Agricultura regenerativa e manejo biológico favorecem produção em grande escala

Técnicas inovadoras como as da agricultura regenerativa e a adoção de sistemas integrados podem garantir lavouras sustentáveis em larga escala. Até mesmo a produção de soja orgânica na agricultura tropical torna-se possível em grande escala com a adoção de novos modelos e ferramentas.

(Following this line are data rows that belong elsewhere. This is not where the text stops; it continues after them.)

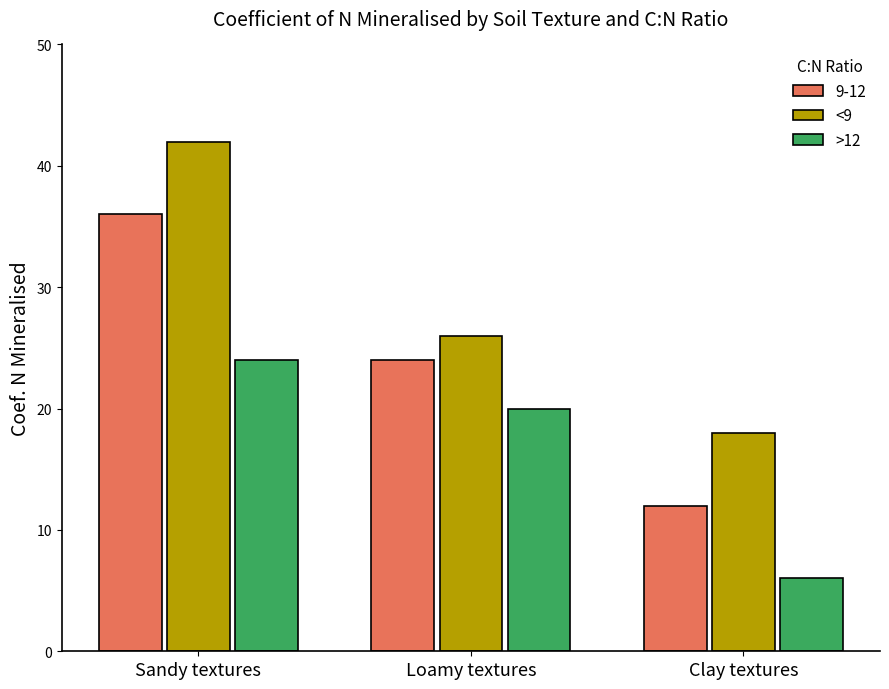

What is the total value across all series at Sandy textures?

102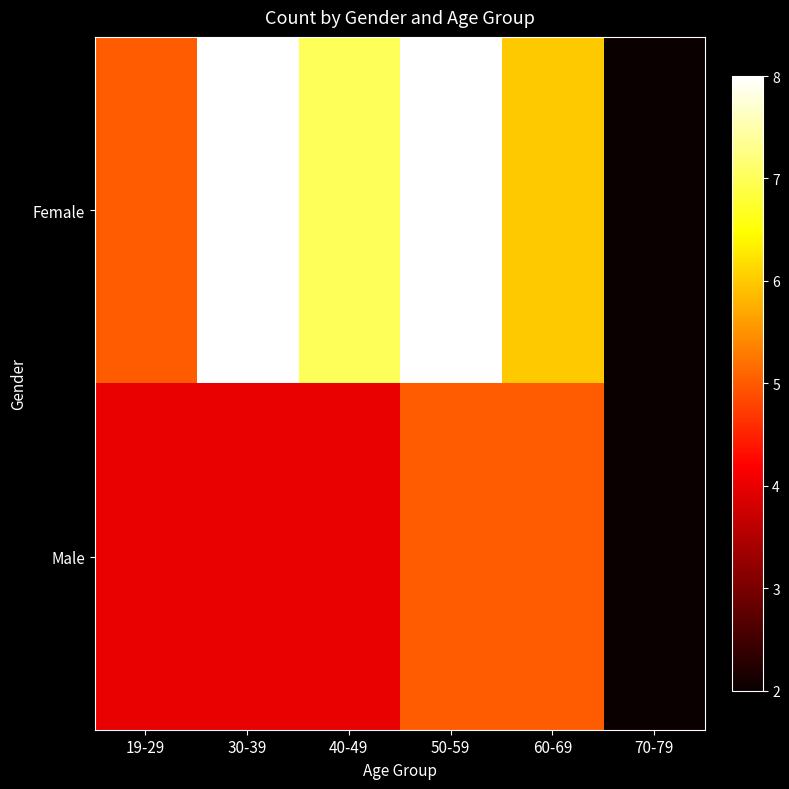

Reading left to right, extract all data points from this chart.

Female: 19-29=5	30-39=8	40-49=7	50-59=8	60-69=6	70-79=2
Male: 19-29=4	30-39=4	40-49=4	50-59=5	60-69=5	70-79=2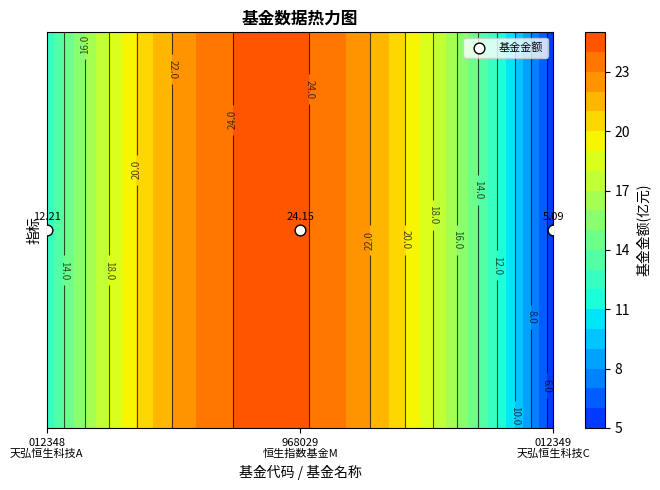

At which category does the chart reach its peak across all series?

1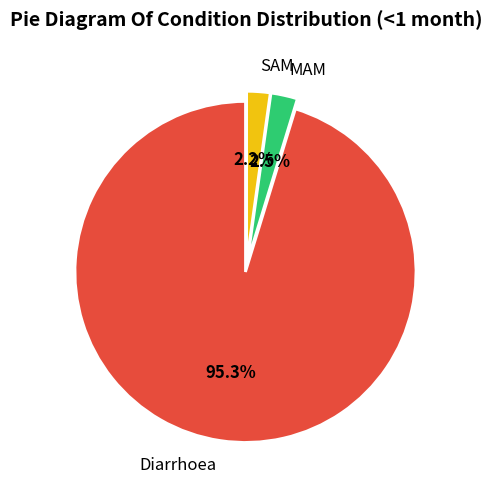

What portion of the pie excludes MAM?

97.5%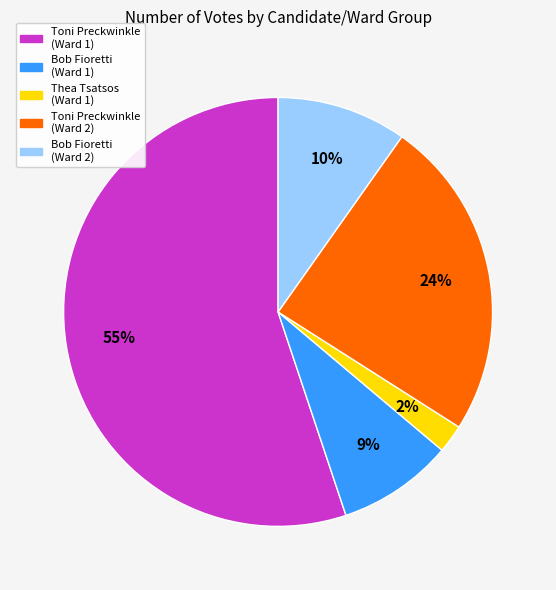

Does any single category account for the majority?

Yes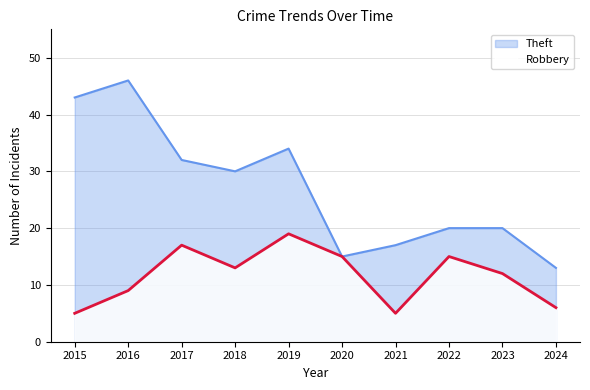

The value of Theft at 2018 is 30. True or false?

True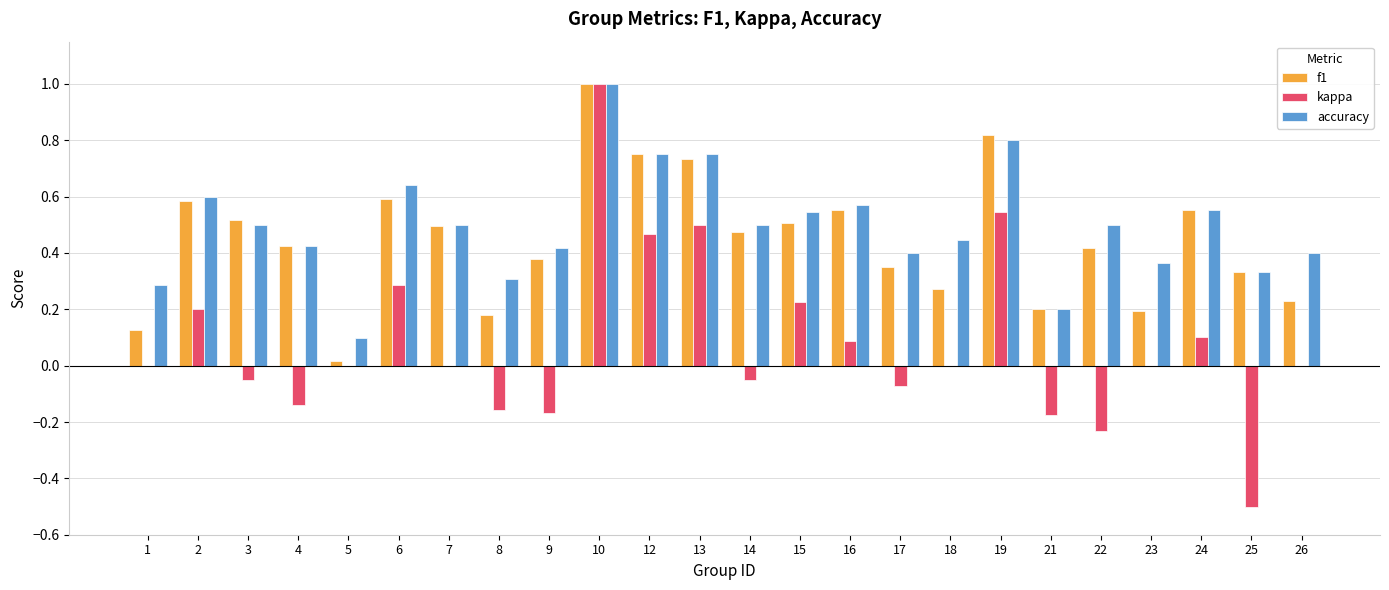

Is the value of kappa at 4 greater than the value of f1 at 22?

No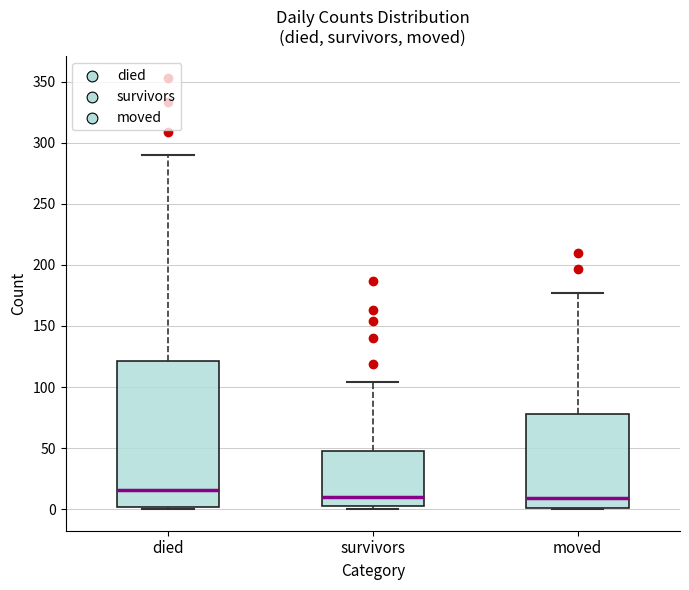

Where does the median line of the box for died sit on the y-axis? The values are not printed on the chart, so give them approximately, as read against the axis.

15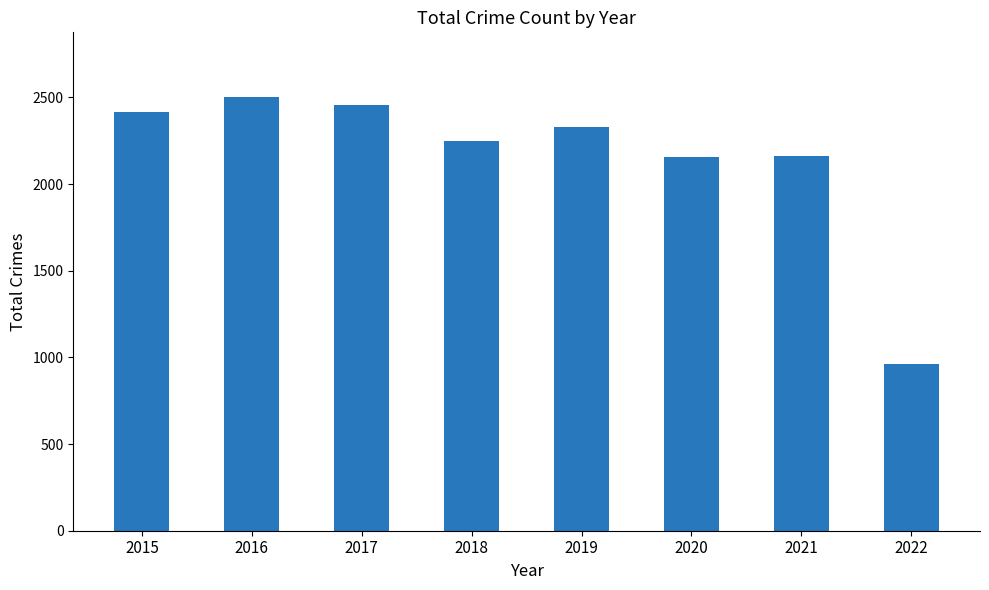

Which category has the highest value across all series?

2016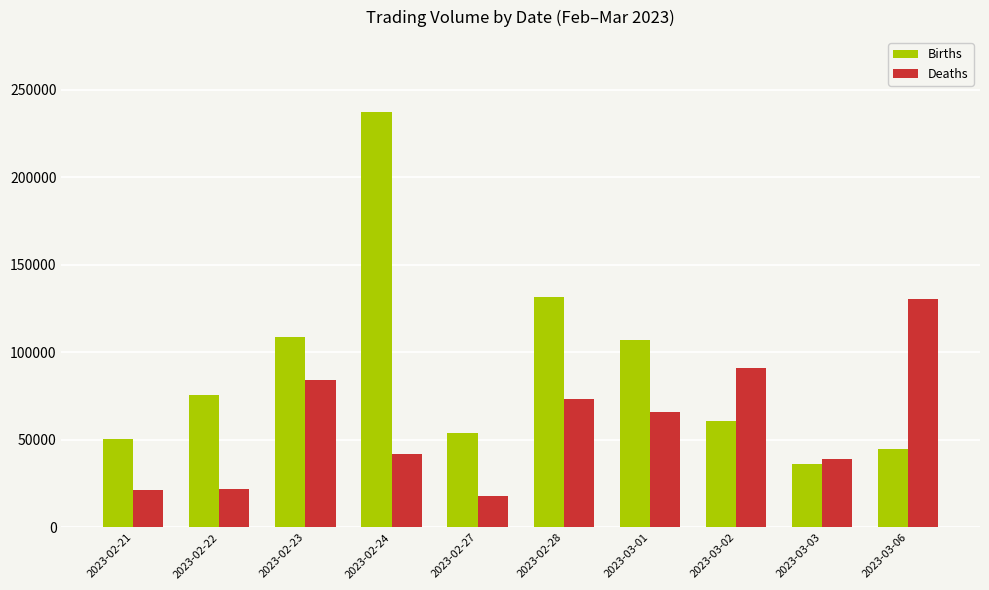

What position from the right is 2023-02-27?

6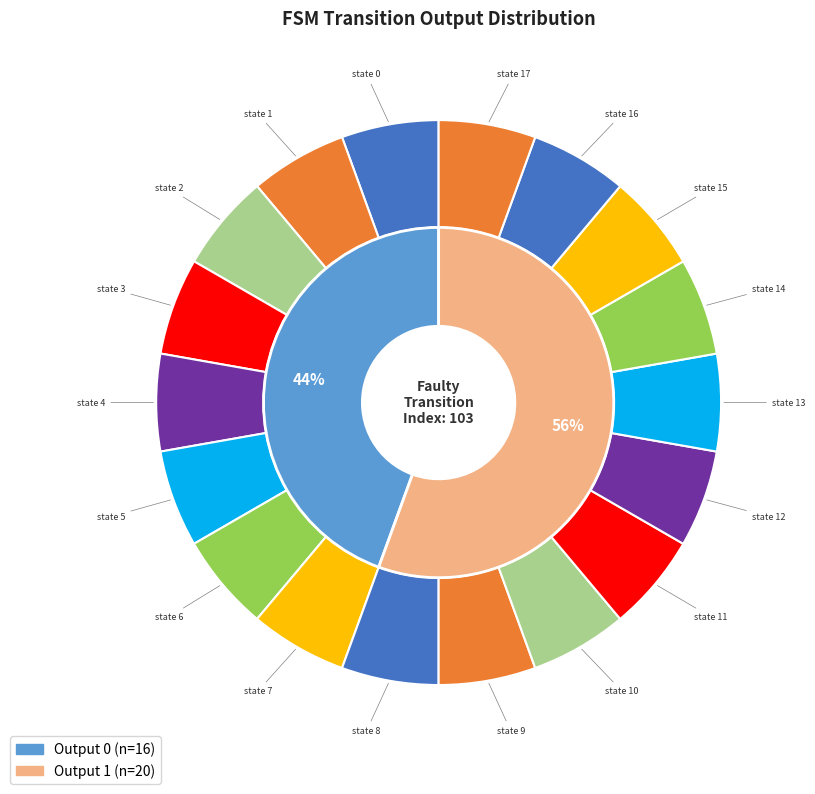

Rank the series by their maximum value, from lowest to highest.

output_0_counts, output_1_counts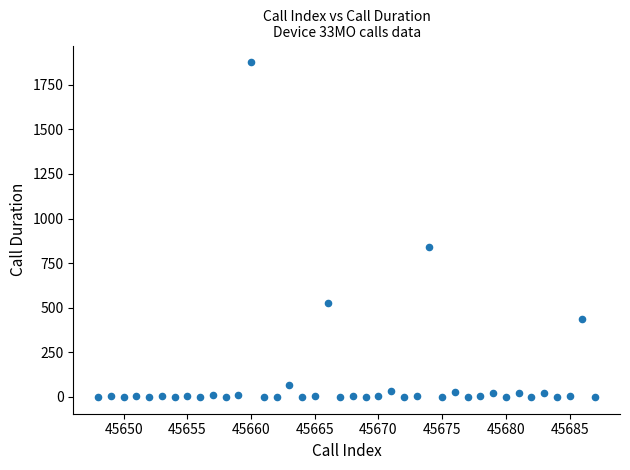

What Y value in the scatter plot is closest to 938?

840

“O mundo biológico vai tomar conta da agricultura tropical”, disse Ricardo Bartholo, produtor de café orgânico certificado em Minas Gerais. Segundo ele, “investir em fábricas de adubo e defensivos biológicos nas fazendas pode efetivamente gerar competitividade. É um processo econômico, e o mercado está cada vez mais demandando produtos orgânicos.”

Bartholo participou esta semana da videoconferência “Soluções integradas e manejos sustentáveis que transformam a produção agrícola”, organizada pela Sociedade Nacional de Agricultura (SNA), Grupo Associado de Agricultura Sustentável (GAAS), Centro de Inteligência em Orgânicos (CI Orgânicos) e a Faculdade de Ciências Agroambientais (Fagram). O debate foi coordenado pela diretora da Sociedade Nacional de Agricultura (SNA), Sylvia Wachsner.

Novas práticas

“Nós conseguimos escalar o modelo de manejo biológico. Procuramos fazer uma agricultura de larga escala, com o mínimo uso de defensivos”, destacou na ocasião o engenheiro agrônomo Rogério Vian, presidente do GAAS e produtor rural, que tem conseguido colher grandes quantidades de soja certificada em Goiás apenas com técnicas da agricultura orgânica e sem o uso de produtos químicos.

 

O GAAS também atua na diminuição e na eliminação do uso de herbicidas na lavoura, a partir da experimentação de técnicas que utilizam o amendoim forrageiro, a grama riograndense, a polinização por abelhas, entre outras. “Toda a agricultura está migrando para o biológico”, afirmou Vian.

Cadeia de responsabilidade

“São práticas inclusivas, verdes e economicamente viáveis que devem ser divulgadas para combater a atual guerra de informações com os mercados externos e para vender melhor o produto brasileiro, que tem como suporte toda uma cadeia de responsabilidade”, enfatizou o diretor técnico da SNA, Márcio Sette Fortes, lembrando que o Brasil tem sido acusado, de forma equivocada, por supostas “práticas desleais” para obter a maximização da produção.

“A agricultura regenerativa chegou para ficar. Temos cerca de 22 milhões de hectares com plantio direto favorecendo os solos, e essas áreas conseguem capturar de 30 a 40 milhões de toneladas de carbono por ano.”

Fortes salientou ainda que, “cada vez que deixamos de lado as preocupações com o meio ambiente, com o bom uso da agricultura regenerativa, teremos um volume cada vez maior de terras com erosão e manejos inadequados, que atualmente causam perdas de US$ 16 bilhões ao País”.

Para o diretor da SNA, a maior parte dos produtores tem interesse na agricultura regenerativa, “por questões ambientais de preservação e também pelo impacto que um produto de qualidade superior pode ter nos mercados finais.” Segundo ele, grandes empresas pouco a pouco estão se direcionando para esse setor. “Isso já é uma realidade.”

Benefícios

Antonio Lodo, engenheiro agrônomo e consultor em agricultura sustentável da Inovar, falou sobre os benefícios do modelo biológico, destacando, entre eles, custos menores de produção; riscos mínimos de perda de investimentos; crescente equilíbrio do sistema produtivo a cada safra; independência do produtor em relação ao manejo e melhoria da qualidade do produto final.

“O envolvimento do produtor na busca por conhecimento e na contratação de profissionais com as competências técnicas necessárias, fazendo parcerias que agreguem valor ao negócio, é o grande diferencial do sucesso da aplicabilidade do novo modelo agrícola”, concluiu o especialista.